— TASK GOAL —
Render the entries as a Markdown table with the columns Row and Line, leaving out blank lines. Begin at the line that has "EIN Presswire provides" and stop after the line that has "reliability of the", including only those lines.

— Saved entries —
********

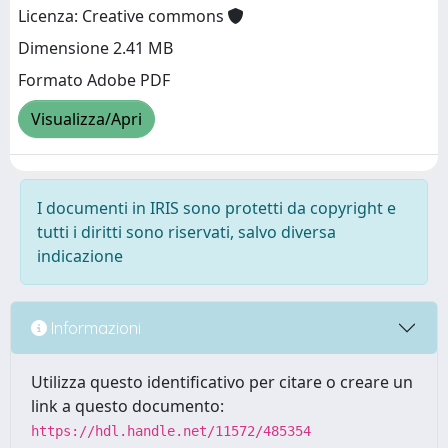
Licenza: Creative commons
Dimensione 2.41 MB
Formato Adobe PDF
Visualizza/Apri
I documenti in IRIS sono protetti da copyright e
tutti i diritti sono riservati, salvo diversa
indicazione
Informazioni
Utilizza questo identificativo per citare o creare un
link a questo documento:
https://hdl.handle.net/11572/485354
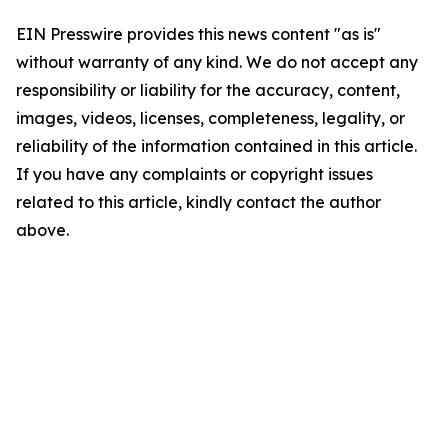
EIN Presswire provides this news content "as is"
without warranty of any kind. We do not accept any
responsibility or liability for the accuracy, content,
images, videos, licenses, completeness, legality, or
reliability of the information contained in this article.
If you have any complaints or copyright issues
related to this article, kindly contact the author
above.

********

— RESULT FOR THIS TASK —
| Row | Line |
|---|---|
| 1 | EIN Presswire provides this news content "as is" |
| 2 | without warranty of any kind. We do not accept any |
| 3 | responsibility or liability for the accuracy, content, |
| 4 | images, videos, licenses, completeness, legality, or |
| 5 | reliability of the information contained in this article. |